TASKS TO COMPLETE |
A – List every company, person, or fictional character mentioned by name in the Spider-Man casting commentary.
B – Write the next paragraph of the commentary on recasting Spider-Man, picking up after its final sentence.

SOURCE DOCUMENT |
§
This has been brought to mind by, of all things, the fall-out from the Sony hacking scandal, one of the consequences of which has been Sony relinquishing its death grip on the Spider-Man movie rights license and agreeing upon a sort of time-share agreement with the people at Marvel Studios itself. And one of the consequences of this looks like being the sacking of Andrew Garfield as Spider-Man’s on-screen embodiment, with open season being declared on recasting the character.

The internet has reacted to all of this with its usual restraint and objectivity. (Apologies, by the way, to any of the friends who’ve already seen me articulating some of the impending opinions in a different venue, and indeed to anyone who feels I misrepresent views which I disagree with.) One of the issues is – I am tempted to say ‘inevitably’ – that of diversity, and the possibility of casting a non-Caucasian performer as Spider-Man’s alter ego.
§
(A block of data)
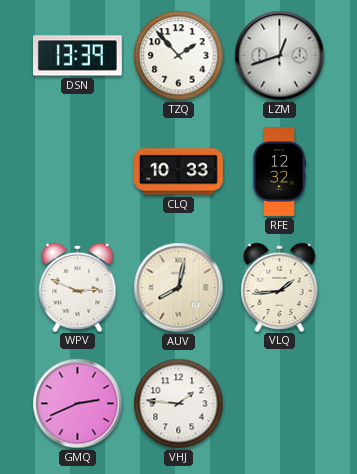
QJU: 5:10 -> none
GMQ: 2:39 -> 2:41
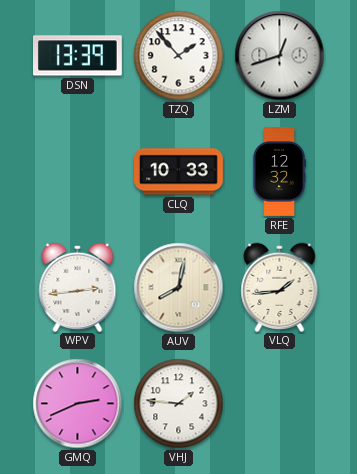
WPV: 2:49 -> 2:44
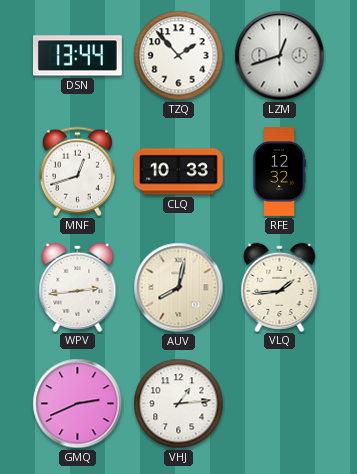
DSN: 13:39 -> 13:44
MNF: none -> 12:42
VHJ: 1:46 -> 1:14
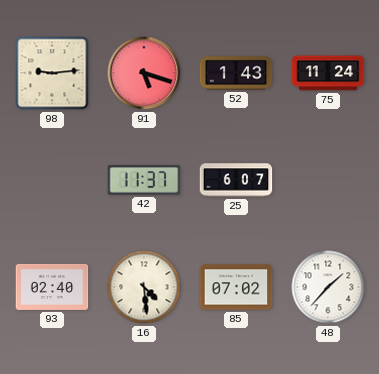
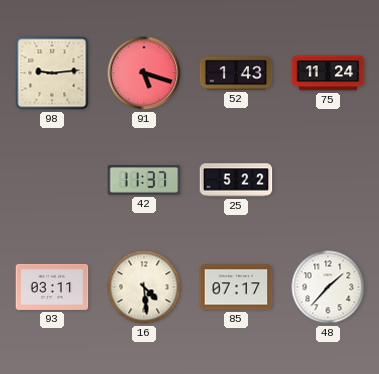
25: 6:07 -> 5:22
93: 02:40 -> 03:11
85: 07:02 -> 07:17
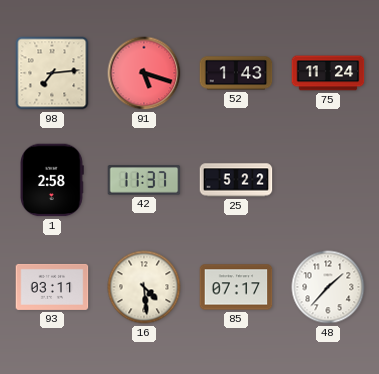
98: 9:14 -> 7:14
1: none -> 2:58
§
OUTPUTS BY TASK |
A – Sony, Marvel Studios, Spider-Man, Andrew Garfield

B –
There is a wrinkle here. The casual movie-goer may be very aware of Spider-Man’s best known secret identity, Peter Parker, who has been a fairly middle-class straight white dude since 1962 – said movie-goer may indeed be sick to death of him, given there have been five Spider-Man movies since 2002. Rather less familiar, however, may be Miles Morales, a parallel-universe version of Spider-Man who’s been around since 2011. The key difference is that Morales is, ethnically speaking, black-Hispanic.

So it’s not just a question of whether the new Spidey should be white or not, but whether they go with the Parker or Morales character. There are, I would say, sound reasons for going with both versions: Peter Parker is almost as famous a character as Bruce Wayne or Clark Kent, with the kind of audience investment that goes with this. On the other hand, using Miles Morales could spare us yet another instance of Uncle Ben taking a bullet, in addition to inevitably garnering some publicity for the change of character, and, yes, increasing diversity in the on-screen superhero community.

(I should say I am generally pro-diversity, but not militantly or dogmatically so, quite simply because I am dubious about using mainstream entertainment as an instrument of top-down cultural engineering.)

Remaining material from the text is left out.